Can the liberal arts navigate poverty, diminished opportunity and robots?



The following opinion piece ran in The Hechinger Report on 30 April 2019.

Can the liberal arts navigate poverty, diminished opportunity and robots?

by Jonathan D. Green

The poor and less-educated are the portion of our population most threatened by automation and artificial intelligence, as more and more of their job prospects are disappearing.

When a recent study, “Robots Need Not Apply: How Job-Seeking Students Can Crush Their Fear of a Technology Takeover,” revealed an unmet need of employees with “soft skills,” it was more evidence that liberal-arts graduates are essential in the workforce — and especially important for those seeking to break out of a cycle of poverty and diminishing opportunities.

A college degree alone is not a guaranteed defense against being replaced by technology. Employers cited listening, attention to detail, and communication as the most desired skills they sought in new employees, in the study conducted by the educational consulting firm Cengage and the research firm Morning Consult.

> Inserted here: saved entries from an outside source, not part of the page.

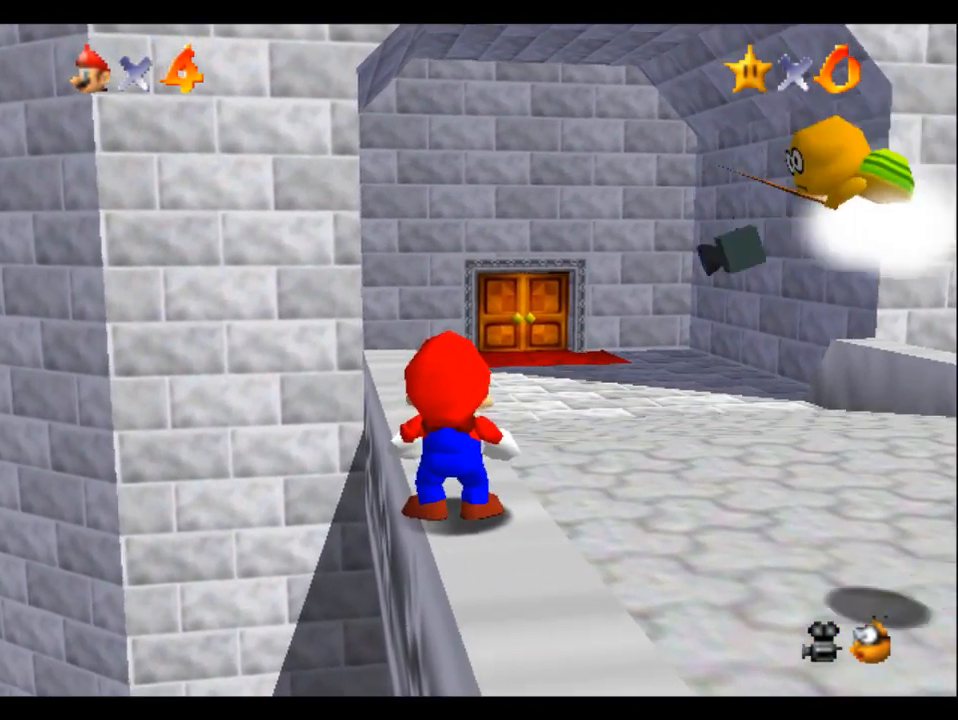
{"buttons": [], "left_stick": "center", "right_stick": "center", "button_events": [[134, "A", "up"]]}
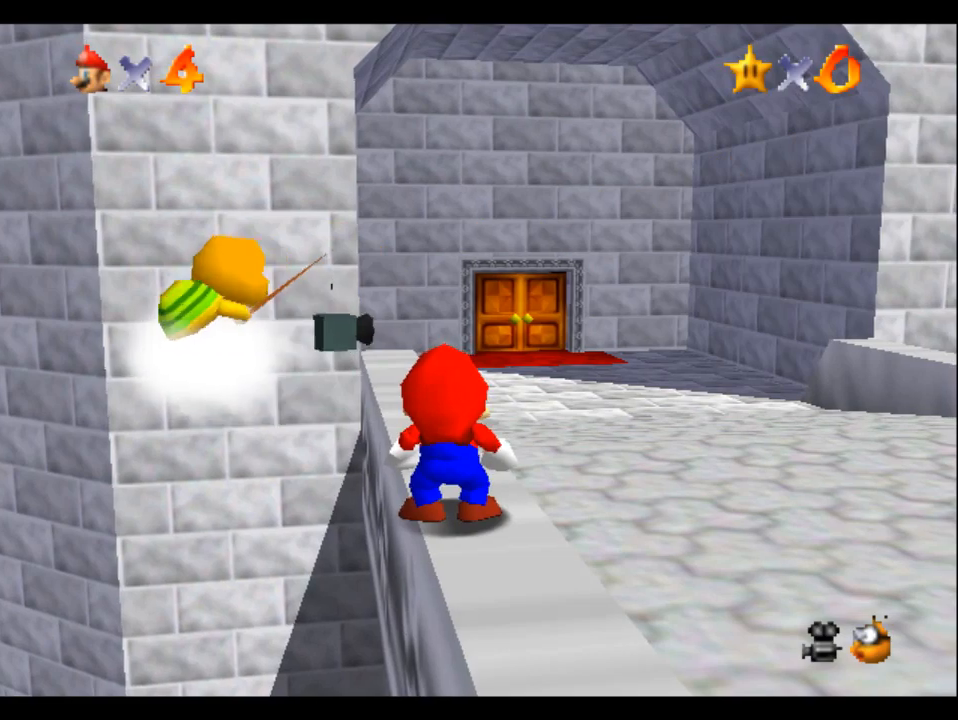
{"buttons": [], "left_stick": "center", "right_stick": "center", "button_events": []}
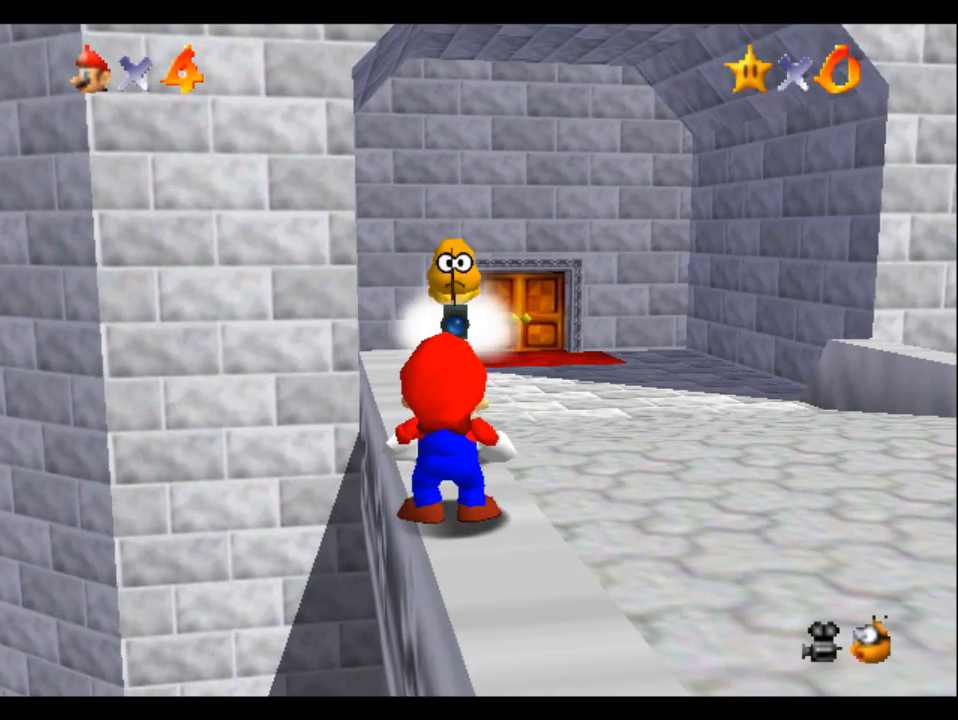
{"buttons": [], "left_stick": "up", "right_stick": "center", "button_events": []}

Colleges and universities provide gateways to the middle class for many deserving students. At Susquehanna University, where I am president, approximately 40 percent of students are first-generation college attendees, and 31 percent of our first-year class are Pell Grant recipients. We foster a skill-set that will protect our graduates from the impending obsolescence of so many of the jobs to which they would be limited without a university education.